Of course, this rationale for war rests on a glaring political and psychological absurdity. Bush made no attempt to explain why people living in “whole regions of the world” which “simmer in resentment and tyranny” should despise the United States and pose a threat to Americans. The only rational explanation for this phenomenon is that they see the United States as an oppressor and enemy. Thus, the claim that the United States is engaged in a global crusade against tyranny is contradicted by Bush’s own description of the conditions which he invokes as a justification for war.

The crass absurdity of the argument is rooted not in the subjective intellectual limitations of Bush’s advisers—though they are certainly very limited men—but in the real contradiction between the needs and aspirations of the world’s masses and the brutal objectives of America’s global policies.

As a matter of practical policy, the morphing of the struggle against terror into the struggle against tyranny has immediate and profound consequences: it both lowers the threshold for American military action and vastly expands the range of its targets.

The redefinition of the Bush Doctrine of preventive war no longer requires that the United States be endangered because one or another state has, and plans to use at some point in the future, a weapon of mass destruction or some other form of terror against the US. Rather, it is enough for the United States to identify whatever country it chooses as a “tyranny” where violence is, in various unseen and mysterious ways, gathering and multiplying.

Precisely what does the Bush administration have in mind as it embarks upon its second term?

The answer to this question is suggested by a column by Charles Krauthammer of the Washington Post, which appeared the day after Bush’s inaugural.

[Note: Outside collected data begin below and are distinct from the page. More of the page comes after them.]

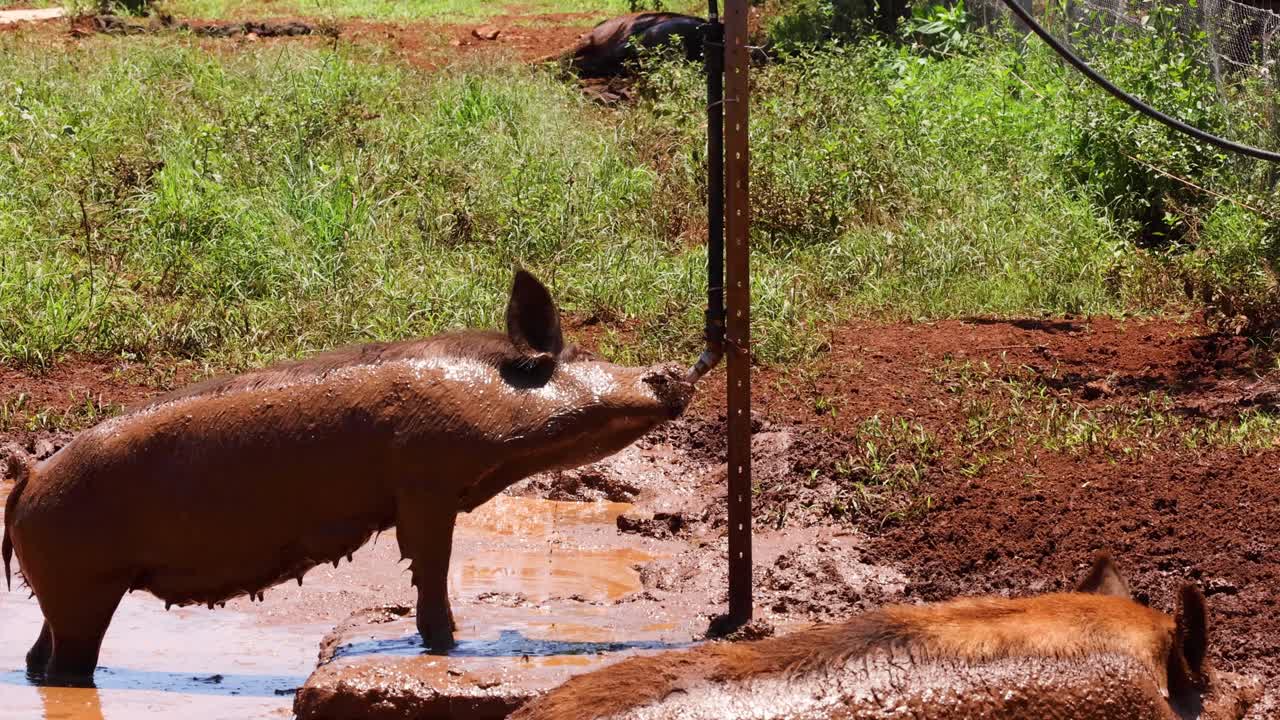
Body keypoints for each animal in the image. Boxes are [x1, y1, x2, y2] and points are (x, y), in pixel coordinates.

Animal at [2, 270, 694, 681]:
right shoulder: (424, 483)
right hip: (83, 582)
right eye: (583, 354)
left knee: (38, 656)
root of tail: (28, 480)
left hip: (62, 585)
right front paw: (446, 647)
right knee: (68, 668)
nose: (671, 373)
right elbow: (430, 568)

The timing, of course, is not accidental. Krauthammer’s column, like so many other editorials and columns welcoming the inaugural address, marked the beginning of a campaign to massage and manipulate public opinion in accordance with the agenda of the second Bush administration.

The old war on terror that preoccupied Bush during his first term, Krauthammer explains, is receding in importance. New dangers loom. “The bad news is a development more troubling than most observers recognize: signs of the emergence, for the first time since the fall of the Soviet empire, of an anti-American bloc anchored by Great Powers.” What is Krauthammer talking about?

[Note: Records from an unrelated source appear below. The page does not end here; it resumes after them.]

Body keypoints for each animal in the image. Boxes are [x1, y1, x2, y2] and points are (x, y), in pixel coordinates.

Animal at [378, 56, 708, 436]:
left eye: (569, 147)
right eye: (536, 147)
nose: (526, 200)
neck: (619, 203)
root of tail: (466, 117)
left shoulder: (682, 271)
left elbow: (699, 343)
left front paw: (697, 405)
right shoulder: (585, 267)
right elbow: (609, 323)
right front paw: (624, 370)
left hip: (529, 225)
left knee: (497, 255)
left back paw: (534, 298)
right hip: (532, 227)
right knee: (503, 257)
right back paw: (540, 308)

“It is no accident that Russia has begun hinting at making common cause with China. This is potentially ominous because of China’s rising power and its status as the leading have-not nation, the Germany of the 21st century. In December, during the week of the rerun Ukrainian election that finally brought the pro-Western Viktor Yushchenko to power, Russia made two significant moves toward China. First was the announcement of intensified economic cooperation in developing Russia’s vast energy resources. More ominous was the Russian defense minister’s Dec. 27 announcement of, ‘for the first time in history,’ large joint military exercises on Chinese territory.

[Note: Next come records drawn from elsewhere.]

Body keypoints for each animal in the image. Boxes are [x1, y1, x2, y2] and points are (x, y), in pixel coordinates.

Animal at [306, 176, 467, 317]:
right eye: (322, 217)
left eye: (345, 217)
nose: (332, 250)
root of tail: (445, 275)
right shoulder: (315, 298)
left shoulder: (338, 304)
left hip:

“China in turn is developing relationships with such virulently anti-American rogue states as Iran. Add such various self-styled, anti-imperialist flotsam as Syria, North Korea, Cuba and Hugo Chavez’s Venezuela, and you have the beginning of a significant ‘anti-hegemonic’ bloc—aimed at us.”

The list of American enemies is truly endless! Billions of people, on continents all over the globe, are new targets for American “liberation” from “tyranny.” The struggle can never end, for, as Krauthammer proclaims at the conclusion of his column, “There is no rest for the weary.”

If all this sounds insane, it is because it is. But like the contradictions to which I have already referred, the insanity is lodged not in the brains of people like Bush, Krauthammer and the hoards of editorial writers who showered praise on the inaugural address, but rather in the very nature of the American imperial project.

The Bush administration has now begun a second term whose policies and deeds will result in even more bloodshed, human misery and tragedy than the first. As it heads over the abyss, the question is: how much of the country and the world will it take with it?